Trilarians have Aquatic, which is very situational but extremely powerful in the right setting. In a Minerals-rich galaxy, they're going to be handicapped, but in an Organic-rich galaxy, they'll have free reign. They essentially treat most "habitable" world types as being much better than they really are; Tundras and Swamps get treated as Terran-class, and Oceans and Terran get treated as Gaea-class.
I don't remember if they treat the planet as Gaea-class in all respects; if so, it would pretty much make Gaea Transformation utterly useless for the Trilarians, since you can just Terraform up to Terran.
Klackons, once they get some population in place, can expand at an absurd rate due to their production bonuses. To put things in perspective: One time, in a game I'd already won, I got production (on Orion, true, but still, the point stands) up past 1000 per turn. I wound up producing a ridiculous fleet and attacking Antares with about fifty times the necessary force, all the while thinking "Hey, squidface. It's real funny now, isn't it? Puny race will be destroyed and all that, right?
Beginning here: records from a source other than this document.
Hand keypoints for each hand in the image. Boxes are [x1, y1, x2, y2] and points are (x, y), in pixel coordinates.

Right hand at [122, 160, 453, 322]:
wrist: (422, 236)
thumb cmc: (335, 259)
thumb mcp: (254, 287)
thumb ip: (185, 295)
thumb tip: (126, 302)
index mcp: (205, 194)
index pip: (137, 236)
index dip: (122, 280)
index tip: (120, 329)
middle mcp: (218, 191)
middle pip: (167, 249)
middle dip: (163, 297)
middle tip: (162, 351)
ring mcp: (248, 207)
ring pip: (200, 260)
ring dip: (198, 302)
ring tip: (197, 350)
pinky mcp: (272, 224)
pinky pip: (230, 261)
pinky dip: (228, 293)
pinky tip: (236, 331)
Real funny."
Any suggestions on how to populate the galaxy?

I have recently had the opportunity to play MOO2 for several months strait... to the point that the friend that introduced MOO 2 to me almost a decade ago suggested that I stop and play something else LOL but my expansion strategy is the following:

Lithovore +10
Tolerant +10
Feudal -4
Ground Combat -2
Ship Defense -2
Ship Attack -2

I create a game with galaxy size Huge, galaxy age average, players 8 (myself +7 AI) tech level Pre Warp. The key is being first to capture Orion for the massive tech jump. O and don’t bother with the Force Fields Tech tree it won’t be needed. And play on at least hard for some challenge!! Feel free to comment... I always keep an open mind. I always play this strategy FTW.